Behavioral slowing is one of the cardinal features of human aging, contributing to the debilitating deterioration of motor functions in senescence. Our principal hypothesis is that functional changes in central dopaminergic pathways contribute significantly to age-associated declines in motor functions. Our experimental plan for the next five years is designed to further our understanding of CNS processes underlying behavioral slowing and analyze therapeutic approaches for intervention. Specifically, our studies focus on the dopamine (DA) neurons in the substantia nigra (SN) and their projections to the caudate nucleus, putamen and globus pallidus of the basal ganglia. The proposed studies will analyze key junctions in the neural circuitry regulating motor functions in the basal ganglia, using behaviorally characterized female rhesus monkeys ranging in age from young adulthood to old age (5-25years+) as a model of human aging. The studies and methodology in this Project are designed to quantify age-associated declines in motoric and cognitive functions in rhesus monkeys from 5 -25+ years old. The ability of specific DA receptor agonists and GDNF to improve motor and cognitive performance levels of aged animals will be tested. The behavioral results are crucial for analyzing the functional neurochemical studies in Project by Gerhardt and the fMRI and anatomical MRI studies in Project by Zhang. In addition, this Project will analyze mRNA expression levels of four important markers of DA neurons, TH, DAT, GFRalpha-1 and Ret. GFRalpha-1 and Ret form a receptor complex for GRNF that is found at high levels in the SN. Expression levels of GDNF mRNA in DA neuron target sites, the caudate nucleus and putamen, will also be evaluated. These data will be collated with parallel Western blot analyses of protein levels of the same markers in the Project by Gerhardt to better understand molecular changes underlying functional changes in central DA neurons.

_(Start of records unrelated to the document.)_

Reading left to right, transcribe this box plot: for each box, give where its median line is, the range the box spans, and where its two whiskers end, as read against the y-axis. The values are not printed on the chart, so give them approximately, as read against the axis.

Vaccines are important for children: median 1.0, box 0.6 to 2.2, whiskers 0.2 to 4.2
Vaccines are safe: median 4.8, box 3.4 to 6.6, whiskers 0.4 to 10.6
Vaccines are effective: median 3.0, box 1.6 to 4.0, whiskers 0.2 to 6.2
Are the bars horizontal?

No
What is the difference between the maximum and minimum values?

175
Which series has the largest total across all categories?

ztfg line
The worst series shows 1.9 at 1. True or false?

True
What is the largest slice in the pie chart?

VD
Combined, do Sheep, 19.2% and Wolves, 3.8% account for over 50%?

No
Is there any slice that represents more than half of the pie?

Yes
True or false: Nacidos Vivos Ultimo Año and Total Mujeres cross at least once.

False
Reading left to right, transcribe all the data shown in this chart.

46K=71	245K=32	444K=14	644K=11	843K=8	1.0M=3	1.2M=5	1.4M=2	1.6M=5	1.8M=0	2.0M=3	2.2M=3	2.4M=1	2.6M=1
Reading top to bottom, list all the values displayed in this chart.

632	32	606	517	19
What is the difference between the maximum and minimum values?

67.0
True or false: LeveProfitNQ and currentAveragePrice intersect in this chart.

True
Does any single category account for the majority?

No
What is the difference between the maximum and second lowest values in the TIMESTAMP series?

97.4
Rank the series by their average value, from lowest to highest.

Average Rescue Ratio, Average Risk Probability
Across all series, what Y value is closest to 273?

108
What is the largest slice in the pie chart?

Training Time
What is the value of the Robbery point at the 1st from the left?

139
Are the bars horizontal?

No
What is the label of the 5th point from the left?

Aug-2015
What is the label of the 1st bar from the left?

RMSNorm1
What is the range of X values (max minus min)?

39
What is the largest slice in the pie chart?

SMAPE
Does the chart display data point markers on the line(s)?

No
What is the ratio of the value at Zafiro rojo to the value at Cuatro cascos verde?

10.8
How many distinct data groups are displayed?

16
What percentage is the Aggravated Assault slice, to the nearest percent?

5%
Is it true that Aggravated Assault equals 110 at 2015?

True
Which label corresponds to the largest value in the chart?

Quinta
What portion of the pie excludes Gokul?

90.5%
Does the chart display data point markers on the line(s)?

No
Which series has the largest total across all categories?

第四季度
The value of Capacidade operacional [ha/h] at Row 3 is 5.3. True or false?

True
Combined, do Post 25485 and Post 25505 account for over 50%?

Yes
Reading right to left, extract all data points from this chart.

行为放缓是人类衰老的基本特征之一，导致运动功能在衰老中的恶化。我们的主要假设是，中央多巴胺能途径的功能变化对运动功能的年龄相关下降显着贡献。我们未来五年的实验计划旨在进一步了解行为放缓的中枢神经系统过程，并分析干预的治疗方法。具体而言，我们的研究集中于多巴胺（DA）神经元 在基底尼格拉（SN）及其对基底神经节的尾状核，壳核和苍白球的投影。拟议的研究将使用行为表征的女性恒河猴作为人类衰老的模型来分析调节基底神经节运动功能的神经回路的关键连接。 该项目中的研究和方法旨在量化5 -25岁以上恒河猴的志愿和认知功能的相关性下降。将测试特定的DA受体激动剂和GDNF提高年龄动物运动和认知性能水平的能力。该行为结果对于分析Gerhardt和Zhang Project的fMRI和解剖学MRI研究的功能性神经化学研究至关重要。此外，该项目将分析四个重要的mRNA表达水平 DA神经元，TH，DAT，GFRALPHA-1和RET的标记。 Gfralpha-1和RET形成了GRNF的受体复合物，在SN中很高。还将评估DA神经元靶位点，尾状核和壳肌的GDNF mRNA的表达水平。这些数据将通过Gerhardt在项目中相同标记的蛋白质水平的平行蛋白质印迹分析进行整理，以更好地理解中央DA神经元功能变化的分子变化。